Dalam diskusi mendalam tersebut, para peserta membedah berbagai isu krusial yang tengah dihadapi bangsa, mulai dari sektor ekonomi, ketahanan pangan, kesehatan, energi dan sumber daya alam, hingga persoalan hukum, sosial, kultural, serta tantangan dalam dunia pendidikan tinggi. Keberagaman latar belakang disiplin ilmu yang hadir menciptakan ruang dialog yang dinamis untuk melihat persoalan nasional dari sudut pandang yang lebih komprehensif.
Panitia sekaligus Dewan Guru Besar UI, Teddy Prasetyono, menyampaikan bahwa tujuan utama dari forum ini adalah membangun pemikiran baru yang segar dalam merespons dinamika sosial. Lebih jauh, forum ini berkomitmen untuk menghasilkan bahan pelajaran strategis yang dapat digunakan sebagai instrumen pendampingan guna menguatkan warga masyarakat, khususnya kelompok miskin, masyarakat rentan, serta kaum perempuan yang kerap terpinggirkan oleh kebijakan-kebijakan nasional.
Forum ini dihadiri oleh sejumlah tokoh intelektual ternama, di antaranya Guru Besar FKUI Tjandra Yoga Aditama, Akademisi STF Driyarkara Agustinus Setyo Wibowo, Dosen UNJ Ubedilah Badrun, serta pakar hukum tata negara seperti Susi Dwi Harijanti dari Universitas Padjadjaran dan Feri Amsari dari Universitas Andalas.
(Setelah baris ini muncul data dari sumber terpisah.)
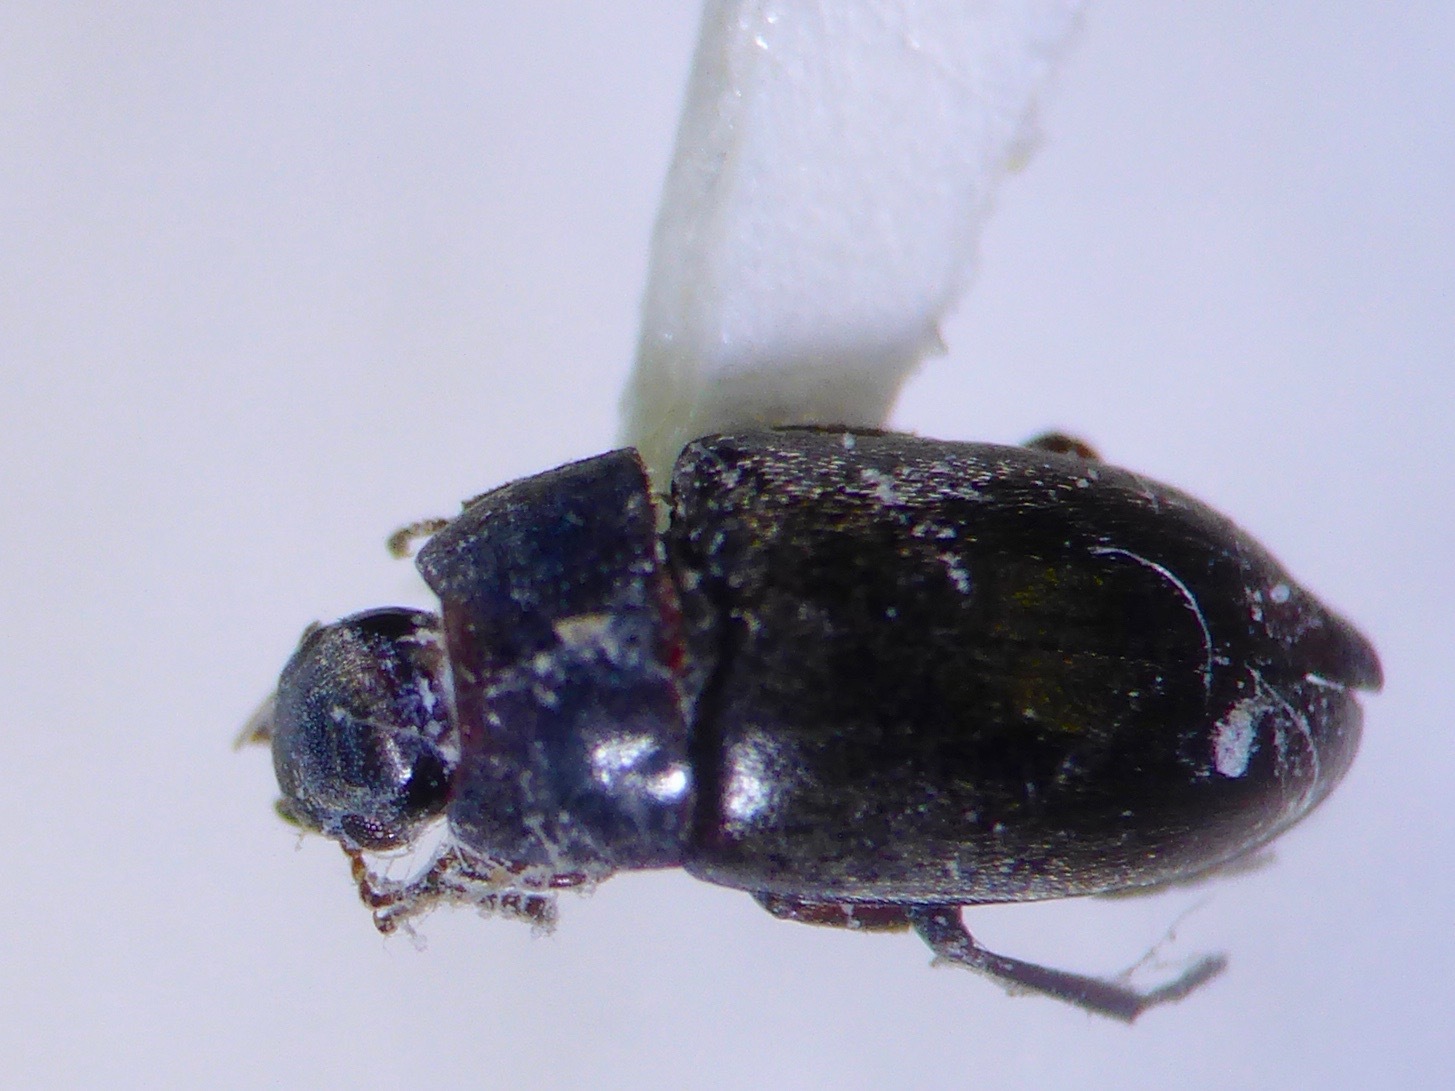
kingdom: Animalia
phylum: Arthropoda
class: Insecta
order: Coleoptera
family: Archeocrypticidae
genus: Enneboeus
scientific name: Enneboeus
Kehadiran para tokoh dari berbagai disiplin ilmu ini menegaskan pentingnya peran intelektual untuk tidak berpangku tangan di tengah tantangan bangsa. Melalui diskusi antardisiplin ini, diharapkan muncul solusi yang lebih aplikatif dan berpihak kepada rakyat kecil. Pertemuan ini juga menjadi ajang refleksi bagi komunitas akademik untuk lebih aktif dalam mengawal isu-isu publik demi menciptakan kebijakan yang lebih inklusif dan berkeadilan bagi seluruh rakyat Indonesia.